[Problem details] Return only the number of lines in the entries below that hold the word "marketingdoeleinden".
··· Input
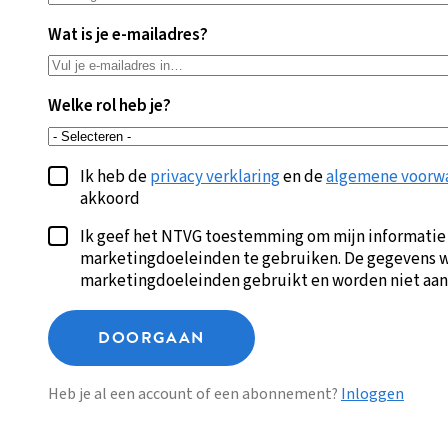
Wat is je e-mailadres?
Welke rol heb je?
Ik heb de
privacy verklaring
en de
algemene voorw
akkoord
Ik geef het NTVG toestemming om mijn informatie
marketingdoeleinden te gebruiken. De gegevens w
marketingdoeleinden gebruikt en worden niet aan
DOORGAAN
Heb je al een account of een abonnement?
Inloggen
······
[Answer to the exercise] 2